HandlePodAdditions 先根据pod创建时间对pod进行排序，然后遍历pod列表，来执行pod的相关操作。

// HandlePodAdditions is the callback in SyncHandler for pods being added from
// a config source.
func (kl *Kubelet) HandlePodAdditions(pods []*v1.Pod) {
	start := kl.clock.Now()
	sort.Sort(sliceutils.PodsByCreationTime(pods))
	for _, pod := range pods {
    ...
    }
}

将pod添加到pod manager中。

for _, pod := range pods {
	// Responsible for checking limits in resolv.conf
	if kl.dnsConfigurer != nil && kl.dnsConfigurer.ResolverConfig != "" {
		kl.dnsConfigurer.CheckLimitsForResolvConf()
	}
	existingPods := kl.podManager.GetPods()
	// Always add the pod to the pod manager. Kubelet relies on the pod
	// manager as the source of truth for the desired state. If a pod does
	// not exist in the pod manager, it means that it has been deleted in
	// the apiserver and no action (other than cleanup) is required.
	kl.podManager.AddPod(pod)
    ...
}

如果是mirror pod，则对mirror pod进行处理。

if kubepod.IsMirrorPod(pod) {
	kl.handleMirrorPod(pod, start)
	continue
}

如果当前pod的状态不是 Terminated 状态，则判断是否接受该pod，如果不接受则将pod状态改为 Failed 。
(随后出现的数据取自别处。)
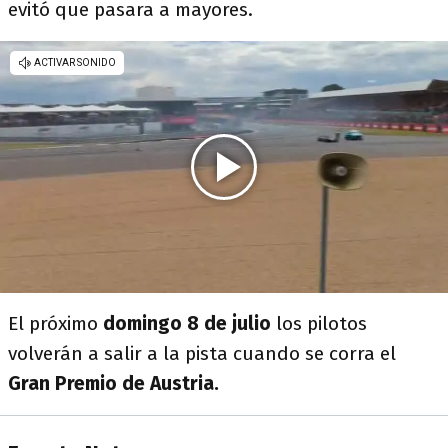
evitó que pasara a mayores.
El próximo
domingo 8 de julio
los pilotos
volverán a salir a la pista cuando se corra el
Gran Premio de Austria.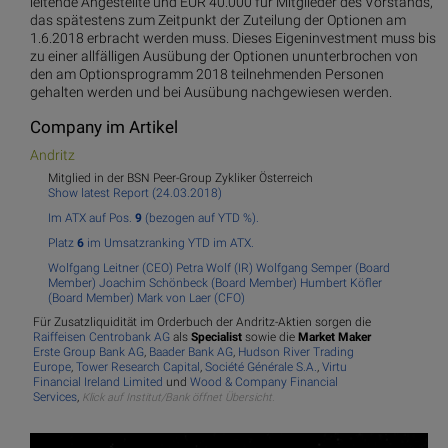
leitende Angestellte und EUR 40.000 für Mitglieder des Vorstands,
das spätestens zum Zeitpunkt der Zuteilung der Optionen am
1.6.2018 erbracht werden muss. Dieses Eigeninvestment muss bis
zu einer allfälligen Ausübung der Optionen ununterbrochen von
den am Optionsprogramm 2018 teilnehmenden Personen
gehalten werden und bei Ausübung nachgewiesen werden.
Company im Artikel
And
ritz
Mitglied in der BSN Peer-Group Zykliker Österreich
Show latest Report (24.03.2018)
Im ATX auf Pos.
9
(bezogen auf YTD %).
Platz
6
im Umsatzranking YTD im ATX.
Wolfgang Leitner (CEO)
Petra Wolf (IR)
Wolfgang Semper (Board
Member)
Joachim Schönbeck (Board Member)
Humbert Köfler
(Board Member)
Mark von Laer (CFO)
Für Zusatzliquidität im Orderbuch der Andritz-Aktien sorgen die
Raiffeisen Centrobank AG
als
Specialist
sowie die
Market Maker
Erste Group Bank AG
,
Baader Bank AG
,
Hudson River Trading
Europe
,
Tower Research Capital
,
Société Générale S.A.
,
Virtu
Financial Ireland Limited
und
Wood & Company Financial
Services
,
Klick auf Institut/Bank öffnet Übersicht.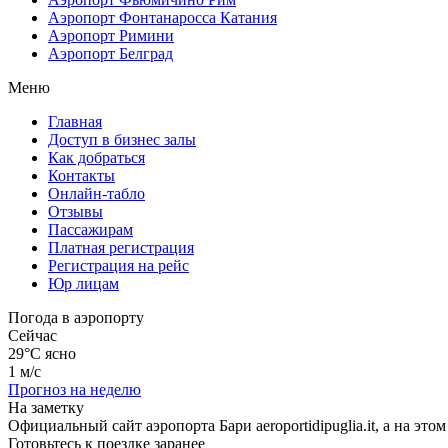
Аэропорт Фонтанаросса Катания
Аэропорт Римини
Аэропорт Белград
Меню
Главная
Доступ в бизнес залы
Как добраться
Контакты
Онлайн-табло
Отзывы
Пассажирам
Платная регистрация
Регистрация на рейс
Юр лицам
Погода в аэропорту
Сейчас
29°C
ясно
1 м/с
Прогноз на неделю
На заметку
Официальный сайт аэропорта Бари aeroportidipuglia.it, а на 
Готовьтесь к поездке заранее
if !kl.podIsTerminated(pod) {
	// Only go through the admission process if the pod is not
	// terminated.

	// We failed pods that we rejected, so activePods include all admitted
	// pods that are alive.
	activePods := kl.filterOutTerminatedPods(existingPods)

	// Check if we can admit the pod; if not, reject it.
	if ok, reason, message := kl.canAdmitPod(activePods, pod); !ok {
		kl.rejectPod(pod, reason, message)
		continue
	}
}

执行 dispatchWork 函数，该函数是syncHandler中调用到的核心函数，该函数在pod worker中启动一个异步循环，来分派pod的相关操作。该函数的具体操作待后续分析。

mirrorPod, _ := kl.podManager.GetMirrorPodByPod(pod)
kl.dispatchWork(pod, kubetypes.SyncPodCreate, mirrorPod, start)

最后加pod添加到probe manager中。

kl.probeManager.AddPod(pod)

2.2. HandlePodUpdates

HandlePodUpdates 同样遍历pod列表，执行相应的操作。

// HandlePodUpdates is the callback in the SyncHandler interface for pods
// being updated from a config source.
func (kl *Kubelet) HandlePodUpdates(pods []*v1.Pod) {
	start := kl.clock.Now()
	for _, pod := range pods {
	...
	}
}

将pod更新到pod manager中。

for _, pod := range pods {
	// Responsible for checking limits in resolv.conf
	if kl.dnsConfigurer != nil && kl.dnsConfigurer.ResolverConfig != "" {
		kl.dnsConfigurer.CheckLimitsForResolvConf()
	}
	kl.podManager.UpdatePod(pod)
    ...
}

如果是mirror pod，则对mirror pod进行处理。

if kubepod.IsMirrorPod(pod) {
	kl.handleMirrorPod(pod, start)
	continue
}

执行 dispatchWork 函数。

// TODO: Evaluate if we need to validate and reject updates.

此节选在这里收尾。